In view of this and in the face of the universal degradation of individual, family and society life through the abuse of alcohol and other drugs, we counsel Christians to:

  1. Abstain from alcoholic beverages and tobacco.
  2. Refrain from the unprescribed use of other drugs such as marijuana, cocaine and the opium derivatives morphine and heroin.
  3. Use all prescription drugs only as prescribed by a competent and reliable doctor.

We would also counsel Christians to refrain from giving the impression that such habits are condoned by Christians, in the light of ultimate judgement. (Matthew 2:3-8).

1986 B.B. Min. 149, Presbyterian Church, Queensland

Total Abstinence: General Assembly of the Presbyterian Church, 1838

The cause of Temperance, while in many places it has languished, has in others nobly advanced; and it is a fact cheering to the Assembly, that the churches and society generally, are coming to the just conclusion, that the doctrine of total abstinence from every beverage that intoxicates, is the only solid basis on which this reformation can be universally and surely established.

The Committee, 1838, Presbyterian Church in the U.S.A. (New School) General Assembly

Origins of Band of Hope, 1847

Founded in Leeds in 1847 by Jabez Tunniclif, a General Baptist minister, and Anne Carlile, the widow of an Irish Presbyterian pastor, the Band of Hope was designed to win over children and young people, especially from the working class, to the temperance cause and in particular to persuade them to sign the pledge to abstain from alcohol. Bands of Hope were closely associated with chapels, and especially with the Sunday Schools… By the end of the nineteenth century, Bands of Hope in the United Kingdom had over three million members…
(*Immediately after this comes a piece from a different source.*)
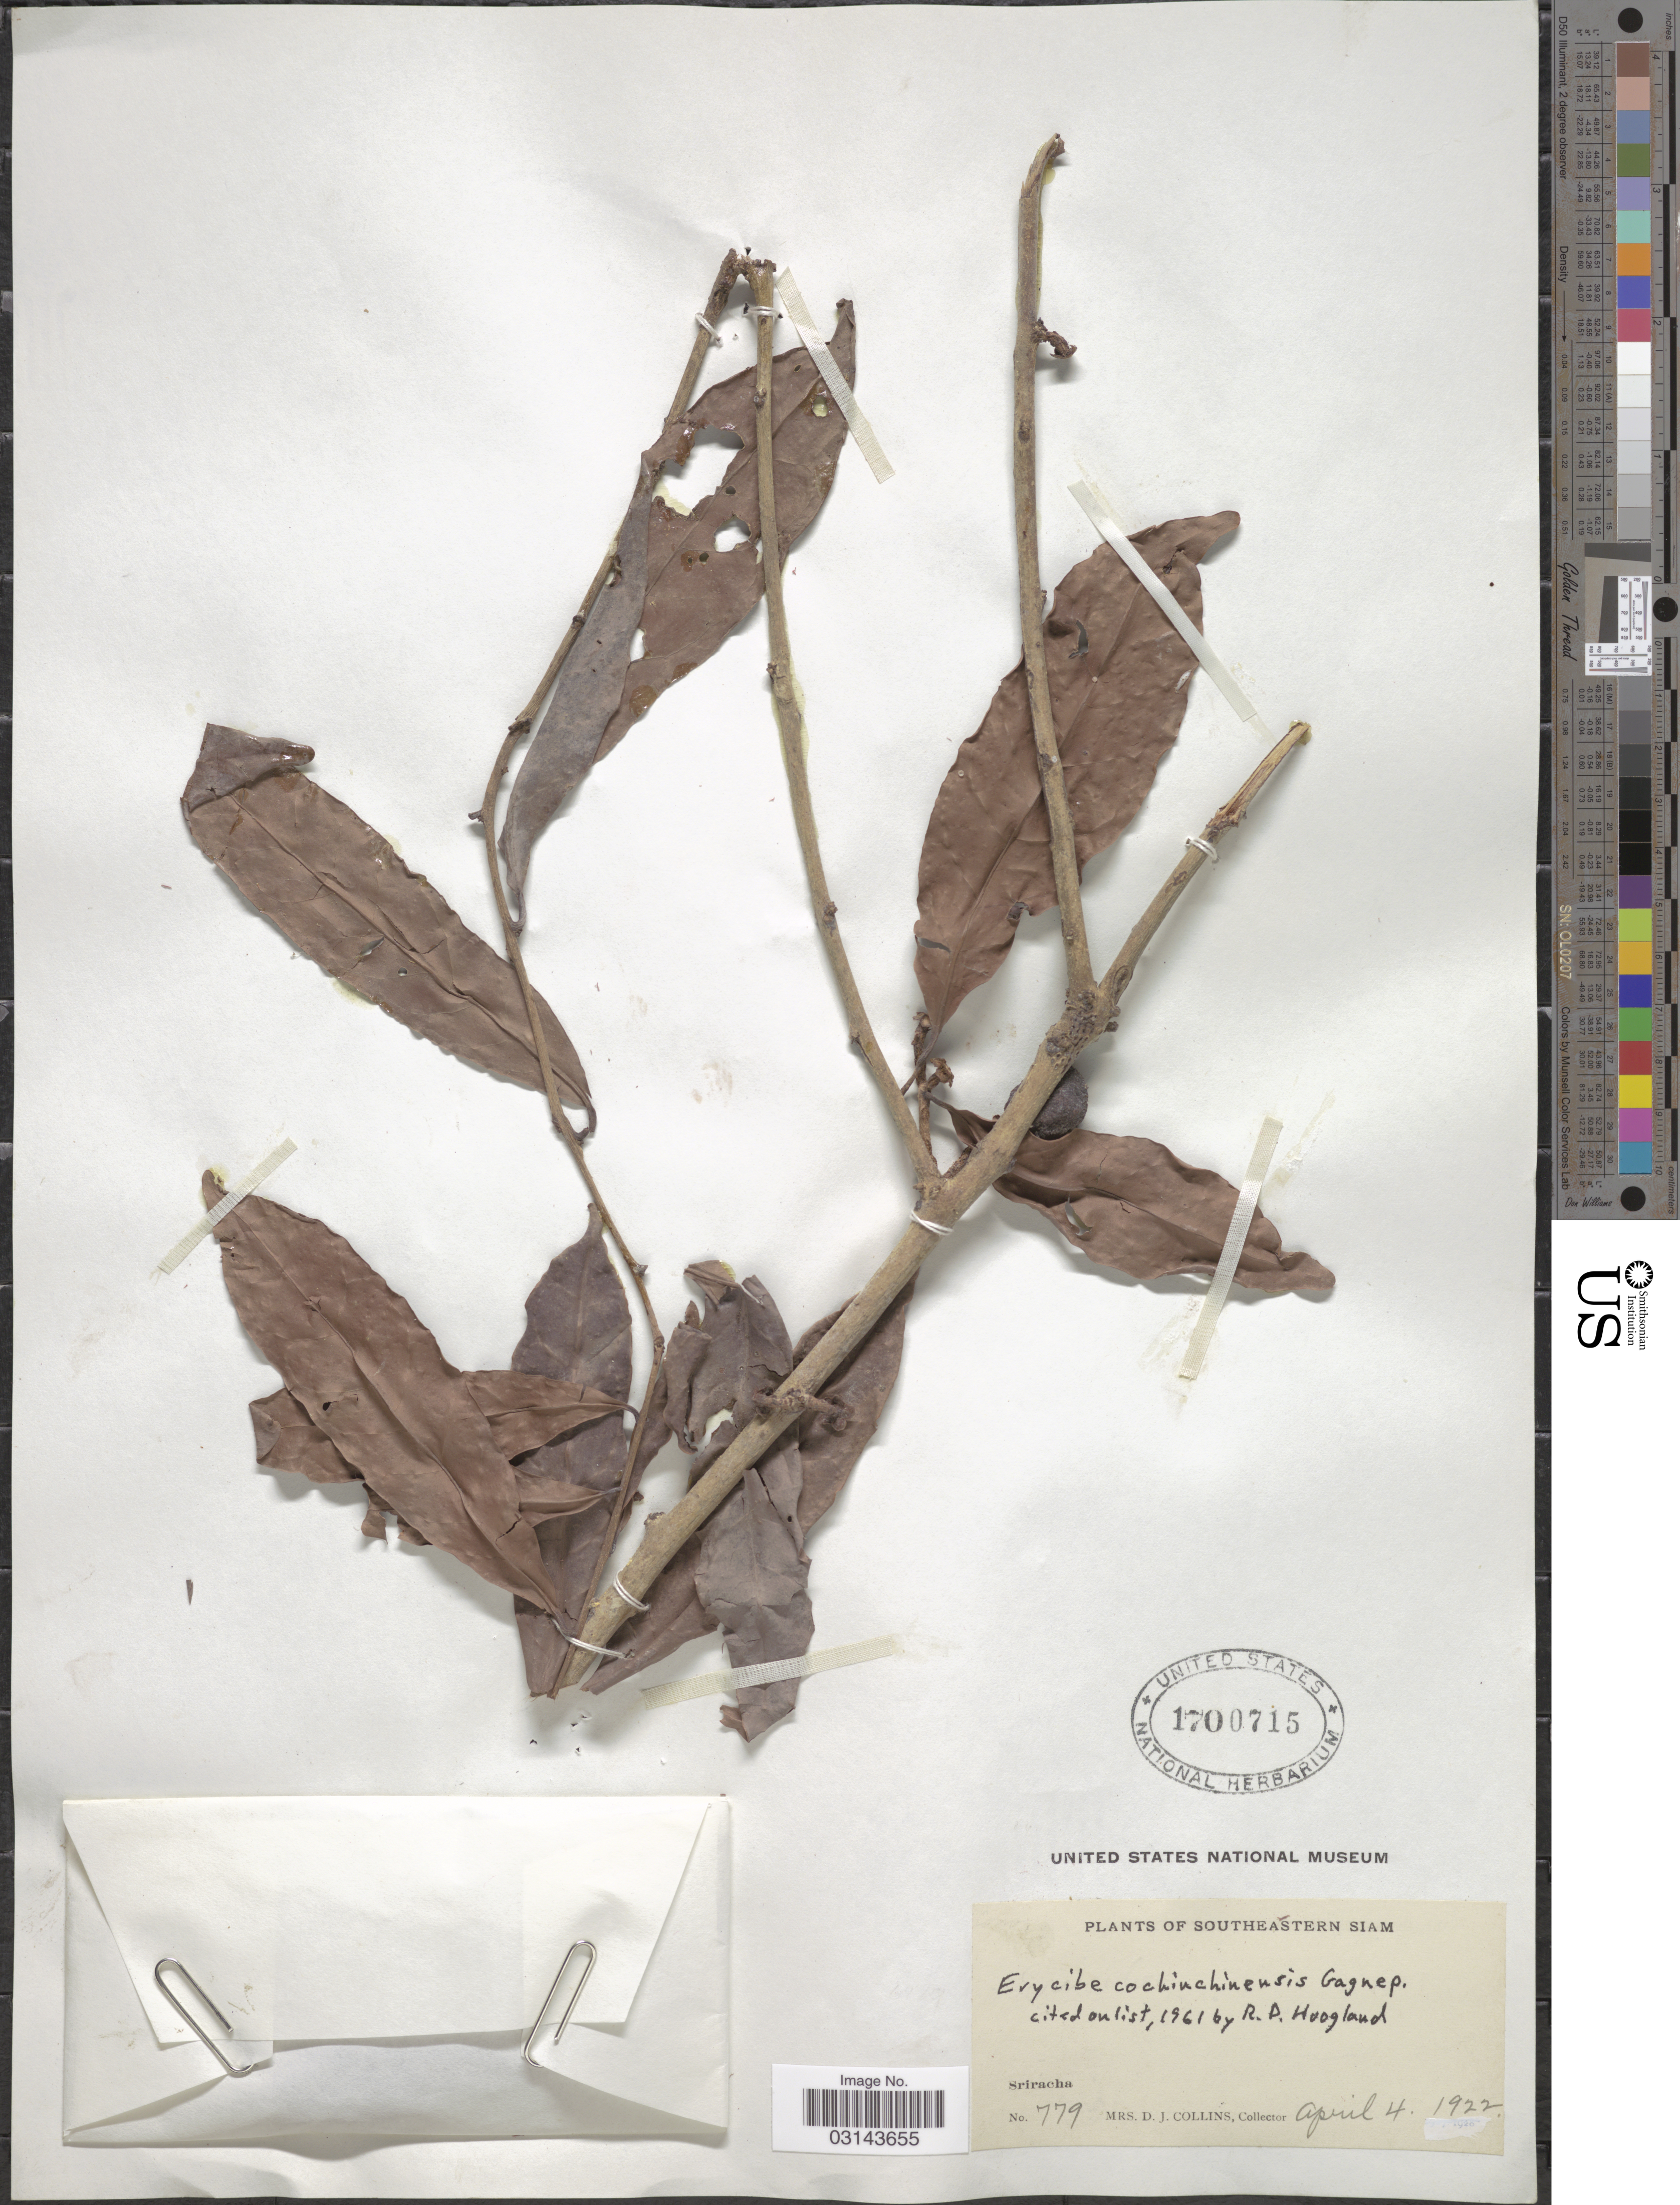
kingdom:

Michael R. Watts, 2015, The Dissenters: Volume III: the Crisis and Conscience of Nonconformity, p. 149-150

Despite the Scottish heritage of whisky drinking, Presbyterians were strong supporters of temperance and prohibition. They believed (with some justification) that ‘the demon drink’ was destructive of family life. The church was a stronghold of the temperance organisation the Band of Hope, founded in the 1840s, which encouraged youth … to sign a pledge to abstain from alcohol. Teetotallers also succeeded in persuading the church to use grape juice rather than fortified wine in the sacrament of communion.

The Band of Hope, Story: Presbyterian Church, The Encyclopedia of New Zealand

Origins of Woman’s Christian Temperance Union, 1873

Hillsboro, Ohio is credited with being the birthplace of the Woman’s Temperance Crusade. Dr. Dio Lewis gave a lecture on Temperance at the Hillsboro Music Hall on the evening of December 23, 1873. On the morning of December 24, 1873, under the leadership of Mrs. Eliza Thompson, daughter of a former governor and wife of a highly respected judge, seventy women arose from their knees and started from the Presbyterian church to the saloons…

In 50 days they had swept the liquor traffic out of 250 towns and villages.

WCTU – Our History

General Assembly of the United Presbyterian Church of North America, 1878

Individual Christians should use all proper means for the suppression of the liquor traffic. Legal prohibition, moral suasion and the practice of total abstinence are demanded. Vol. IV, p. 583, 1878.

Resolved, 1. That this General Assembly, in view of the many and terrible evils of intemperance, and the fact that the common traffic in, and the moderate use of intoxicants as a beverage, are the source of all these evils, hereby renews and reiterates all the action of our church on these subjects, and does most solemnly warn our people, and all over whom we have an influence, to avoid the use of intoxicants of any kind, and in any quantity, as a beverage; also against all complicity with the traffic, by furnishing money, selling materials directly to, or renting houses for, the manufacture or sale of intoxicants. Vol. V, p. 364, 1881.

Principal Acts and Deliverances, General Assembly United Presbyterian Church of North America from 1859 to 1891

Billy Sunday – Presbyterian Ordination, 1903

…prominent in the movement to prohibit liquor sales in the United States, Sunday reached the peak of his fame in his New York City revival of 1917, two years before prohibition became national policy by constitutional amendment…

1,000,000 “hit the sawdust trail” to come forward and profess their conversion to Christ as a result of his preaching.